MRR Growth Calculator
Measure how fast your MRR is growing
Enter starting and ending monthly recurring revenue to get growth rate, net change, and implied ARR impact.
MRR growth calculator for month over month recurring revenue tracking
If you run a subscription business, the most common question is simple: is monthly recurring revenue (MRR) actually moving in the right direction, and by how much? This MRR Growth Calculator is built for that exact decision. It takes your starting MRR and ending MRR over a period and converts them into a clear growth rate, a net change figure, and an implied annual recurring revenue (ARR) impact.
The primary output is the MRR growth rate for the period. For most users, that period is one month, so the result acts as your month over month (MoM) MRR growth percentage. This is the number investors, operators, and finance teams use as a quick signal of traction. However, percentages can hide reality, so the calculator also shows the plain currency change in MRR and the annualized impact of that change.
This page is intentionally locked to a single purpose: measuring overall MRR growth between two points in time. It does not attempt to forecast future MRR, build a cohort model, or calculate LTV, CAC, churn rate, or net revenue retention. Those are separate problems with different inputs. If you only want a reliable growth read, this is the cleanest way to get it without extra friction.
Assumptions and how to use this calculator
- Starting MRR should be the recurring revenue at the beginning of the period, not total invoiced revenue.
- Ending MRR should be the recurring revenue at the end of the period, using the same measurement method as the start.
- If you leave period length blank, the calculator assumes 1 month and reports standard MoM growth.
- Implied ARR change is calculated as 12 × net MRR change, which is a run-rate view, not a guarantee of future performance.

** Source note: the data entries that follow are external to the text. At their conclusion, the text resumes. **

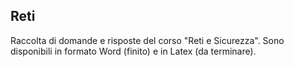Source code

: ## Reti

Raccolta di domande e risposte del corso "Reti e Sicurezza". Sono disponibili in formato Word (finito) e in Latex (da terminare).
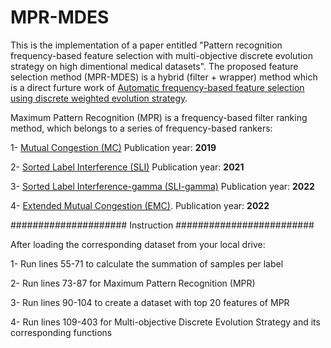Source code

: # MPR-MDES

This is the implementation of a paper entitled "Pattern recognition frequency-based feature selection with multi-objective discrete
evolution strategy on high dimentional medical datasets". The proposed feature selection method (MPR-MDES) is a hybrid (filter + wrapper) method which is a direct furture work of [Automatic frequency-based feature selection using discrete weighted evolution strategy](https://https://www.sciencedirect.com/science/article/pii/S1568494622007487#!).

Maximum Pattern Recognition (MPR) is a frequency-based filter ranking method, which belongs to a series of frequency-based rankers:

1- [Mutual Congestion (MC)](https://www.sciencedirect.com/science/article/pii/S0888754318304245)   Publication year: **2019**

2- [Sorted Label Interference (SLI)](https://www.sciencedirect.com/science/article/pii/S0306437921000259#!)   Publication year: **2021**

3- [Sorted Label Interference-gamma (SLI-gamma)](https://link.springer.com/article/10.1007/s11227-022-04650-w)   Publication year: **2022**

4- [Extended Mutual Congestion (EMC)](https://https://www.sciencedirect.com/science/article/pii/S1568494622007487#!).  Publication year: **2022**

##################### Instruction #########################

After loading the corresponding dataset from your local drive:


1- Run lines 55-71 to calculate the summation of samples per label

2- Run lines 73-87 for Maximum Pattern Recognition (MPR)

3- Run lines 90-104 to create a dataset with top 20 features of MPR

4- Run lines 109-403 for Multi-objective Discrete Evolution Strategy and its corresponding functions 
 
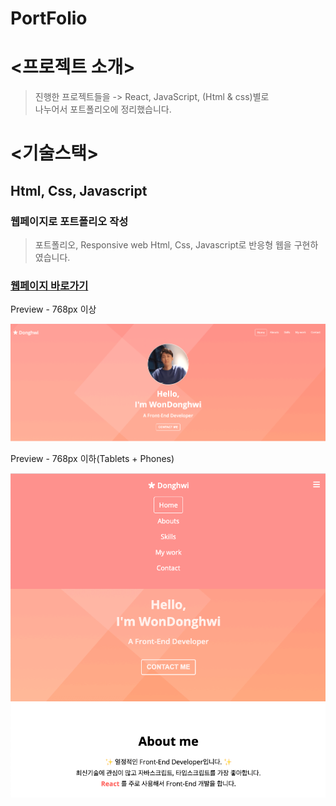 # PortFolio

# <프로젝트 소개>
> 진행한 프로젝트들을 -> React, JavaScript, (Html & css)별로 <br/> 나누어서 포트폴리오에 정리했습니다.

# <기술스택>
## Html, Css, Javascript

### 웹페이지로  포트폴리오  작성

> 포트폴리오, Responsive web
> Html, Css, Javascript로 반응형 웹을 구현하였습니다.

### [웹페이지 바로가기](https://wondonghwi.github.io/Portfolio/)

Preview - 768px 이상

![](images/portfolio768++.png)

Preview - 768px 이하(Tablets + Phones)

![](images/portfolio768--.png)

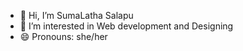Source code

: - 👋 Hi, I’m SumaLatha Salapu
- 👀 I’m interested in Web development and Designing
- 😄 Pronouns: she/her


<!---
SumaLatha2023/SumaLatha2023 is a ✨ special ✨ repository because its `README.md` (this file) appears on your GitHub profile.
You can click the Preview link to take a look at your changes.
--->
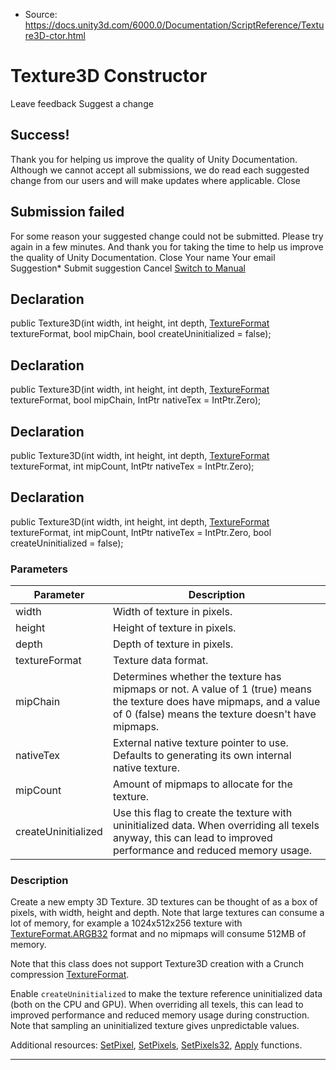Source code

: * Source: https://docs.unity3d.com/6000.0/Documentation/ScriptReference/Texture3D-ctor.html

# Texture3D Constructor
Leave feedback
Suggest a change
## Success!
Thank you for helping us improve the quality of Unity Documentation. Although we cannot accept all submissions, we do read each suggested change from our users and will make updates where applicable.
Close
## Submission failed
For some reason your suggested change could not be submitted. Please <a>try again</a> in a few minutes. And thank you for taking the time to help us improve the quality of Unity Documentation.
Close
Your name Your email Suggestion* Submit suggestion
Cancel
[Switch to Manual](https://docs.unity3d.com/6000.0/Documentation/Manual/class-Texture3D.html "Go to Texture3D Component in the Manual")
## Declaration
public Texture3D(int width, int height, int depth, [TextureFormat](https://docs.unity3d.com/6000.0/Documentation/ScriptReference/TextureFormat.html) textureFormat, bool mipChain, bool createUninitialized = false); 
## Declaration
public Texture3D(int width, int height, int depth, [TextureFormat](https://docs.unity3d.com/6000.0/Documentation/ScriptReference/TextureFormat.html) textureFormat, bool mipChain, IntPtr nativeTex = IntPtr.Zero); 
## Declaration
public Texture3D(int width, int height, int depth, [TextureFormat](https://docs.unity3d.com/6000.0/Documentation/ScriptReference/TextureFormat.html) textureFormat, int mipCount, IntPtr nativeTex = IntPtr.Zero); 
## Declaration
public Texture3D(int width, int height, int depth, [TextureFormat](https://docs.unity3d.com/6000.0/Documentation/ScriptReference/TextureFormat.html) textureFormat, int mipCount, IntPtr nativeTex = IntPtr.Zero, bool createUninitialized = false); 
### Parameters
Parameter | Description  
---|---  
width | Width of texture in pixels.  
height | Height of texture in pixels.  
depth | Depth of texture in pixels.  
textureFormat | Texture data format.  
mipChain | Determines whether the texture has mipmaps or not. A value of 1 (true) means the texture does have mipmaps, and a value of 0 (false) means the texture doesn't have mipmaps.  
nativeTex | External native texture pointer to use. Defaults to generating its own internal native texture.  
mipCount | Amount of mipmaps to allocate for the texture.  
createUninitialized | Use this flag to create the texture with uninitialized data. When overriding all texels anyway, this can lead to improved performance and reduced memory usage.  
### Description
Create a new empty 3D Texture.
3D textures can be thought of as a box of pixels, with width, height and depth. Note that large textures can consume a lot of memory, for example a 1024x512x256 texture with [TextureFormat.ARGB32](https://docs.unity3d.com/6000.0/Documentation/ScriptReference/TextureFormat.ARGB32.html) format and no mipmaps will consume 512MB of memory.  
  
Note that this class does not support Texture3D creation with a Crunch compression [TextureFormat](https://docs.unity3d.com/6000.0/Documentation/ScriptReference/TextureFormat.html).  
  
Enable `createUninitialized` to make the texture reference uninitialized data (both on the CPU and GPU). When overriding all texels, this can lead to improved performance and reduced memory usage during construction. Note that sampling an uninitialized texture gives unpredictable values.  
  
Additional resources: [SetPixel](https://docs.unity3d.com/6000.0/Documentation/ScriptReference/Texture3D.SetPixel.html), [SetPixels](https://docs.unity3d.com/6000.0/Documentation/ScriptReference/Texture3D.SetPixels.html), [SetPixels32](https://docs.unity3d.com/6000.0/Documentation/ScriptReference/Texture3D.SetPixels32.html), [Apply](https://docs.unity3d.com/6000.0/Documentation/ScriptReference/Texture3D.Apply.html) functions.
* * *
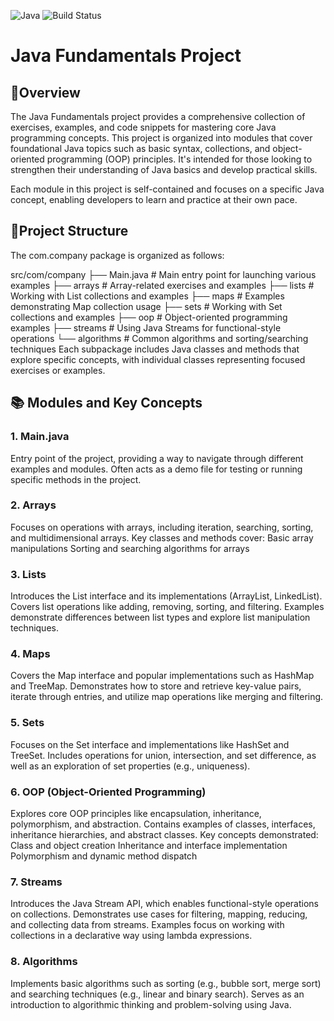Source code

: ![Java](https://img.shields.io/badge/Java-21-blue)
![Build Status](https://img.shields.io/badge/build-passing-brightgreen)

# **Java Fundamentals Project**

## 🚀Overview
The Java Fundamentals project provides a comprehensive  collection of exercises, examples, and code snippets for mastering core Java programming concepts. This project is organized into modules that cover foundational Java topics such as basic syntax, collections, and object-oriented programming (OOP) principles. It's intended for those looking to strengthen their understanding of Java basics and develop practical skills.

Each module in this project is self-contained and focuses on a specific Java concept, enabling developers to learn and practice at their own pace.

## 📂Project Structure
The com.company package is organized as follows:

src/com/company
├── Main.java            # Main entry point for launching various examples
├── arrays               # Array-related exercises and examples
├── lists                # Working with List collections and examples
├── maps                 # Examples demonstrating Map collection usage
├── sets                 # Working with Set collections and examples
├── oop                  # Object-oriented programming examples
├── streams              # Using Java Streams for functional-style operations
└── algorithms           # Common algorithms and sorting/searching techniques
Each subpackage includes Java classes and methods that explore specific concepts, with individual classes representing focused exercises or examples.

## 📚 Modules and Key Concepts
### 1. Main.java
Entry point of the project, providing a way to navigate through different examples and modules.
Often acts as a demo file for testing or running specific methods in the project.
### 2. Arrays
Focuses on operations with arrays, including iteration, searching, sorting, and multidimensional arrays.
Key classes and methods cover:
Basic array manipulations
Sorting and searching algorithms for arrays
### 3. Lists
Introduces the List interface and its implementations (ArrayList, LinkedList).
Covers list operations like adding, removing, sorting, and filtering.
Examples demonstrate differences between list types and explore list manipulation techniques.
### 4. Maps
Covers the Map interface and popular implementations such as HashMap and TreeMap.
Demonstrates how to store and retrieve key-value pairs, iterate through entries, and utilize map operations like merging and filtering.
### 5. Sets
Focuses on the Set interface and implementations like HashSet and TreeSet.
Includes operations for union, intersection, and set difference, as well as an exploration of set properties (e.g., uniqueness).
### 6. OOP (Object-Oriented Programming)
Explores core OOP principles like encapsulation, inheritance, polymorphism, and abstraction.
Contains examples of classes, interfaces, inheritance hierarchies, and abstract classes.
Key concepts demonstrated:
Class and object creation
Inheritance and interface implementation
Polymorphism and dynamic method dispatch
### 7. Streams
Introduces the Java Stream API, which enables functional-style operations on collections.
Demonstrates use cases for filtering, mapping, reducing, and collecting data from streams.
Examples focus on working with collections in a declarative way using lambda expressions.
### 8. Algorithms
Implements basic algorithms such as sorting (e.g., bubble sort, merge sort) and searching techniques (e.g., linear and binary search).
Serves as an introduction to algorithmic thinking and problem-solving using Java.

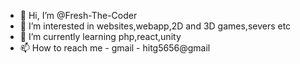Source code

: - 👋 Hi, I’m @Fresh-The-Coder
- 👀 I’m interested in websites,webapp,2D and 3D games,severs etc
- 🌱 I’m currently learning php,react,unity 
- 📫 How to reach me - gmail - hitg5656@gmail

<!---
Fresh-The-Coder/Fresh-The-Coder is a ✨ special ✨ repository because its `README.md` (this file) appears on your GitHub profile.
You can click the Preview link to take a look at your changes.
--->
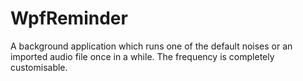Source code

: # WpfReminder
A background application which runs one of the default noises or an imported audio file once in a while. The frequency is completely customisable.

- MRR is treated as a snapshot metric; timing differences (mid-month upgrades, proration, delayed billing) can affect results, so use consistent cutoff dates.
Common questions
What is the difference between MRR growth rate and net MRR change?
Net MRR change is the currency difference between ending and starting MRR. Growth rate expresses that same change as a percentage of starting MRR. A small company can show a high percentage growth with a small amount of money, while a larger company can show a low percentage growth with a large amount of money. You need both to interpret performance correctly.
What does “implied ARR change” mean and when should I trust it?
Implied ARR change is a run-rate translation of the MRR change: it multiplies the net MRR change by 12. It is useful for communicating impact in annual terms, but it assumes your current MRR level persists for a full year. It is not the same as booked annual contracts, and it should not be treated as a revenue forecast.
My ending MRR is lower than starting MRR. Will the calculator still work?
Yes. The calculator supports negative growth. You will see a negative net change and a negative growth rate. If your ending MRR is zero, the percentage change will be very large in magnitude. That reflects a real collapse in recurring revenue, not a math error.
What should I enter for “period length (months)”?
Enter the number of months between the two MRR snapshots. If you are comparing one month to the next, use 1. If you are comparing quarter start to quarter end, use 3. When months is greater than 1, the calculator also reports compound monthly growth rate (CMGR) across the period, which is more accurate than dividing total growth by months.
Why does CMGR matter compared to a simple average monthly growth?
Compound monthly growth rate accounts for compounding across multiple months. If growth is not perfectly linear, CMGR gives a fair single monthly rate that would produce the same start and end values over the period. For multi-month comparisons, it is usually the most defensible summary metric.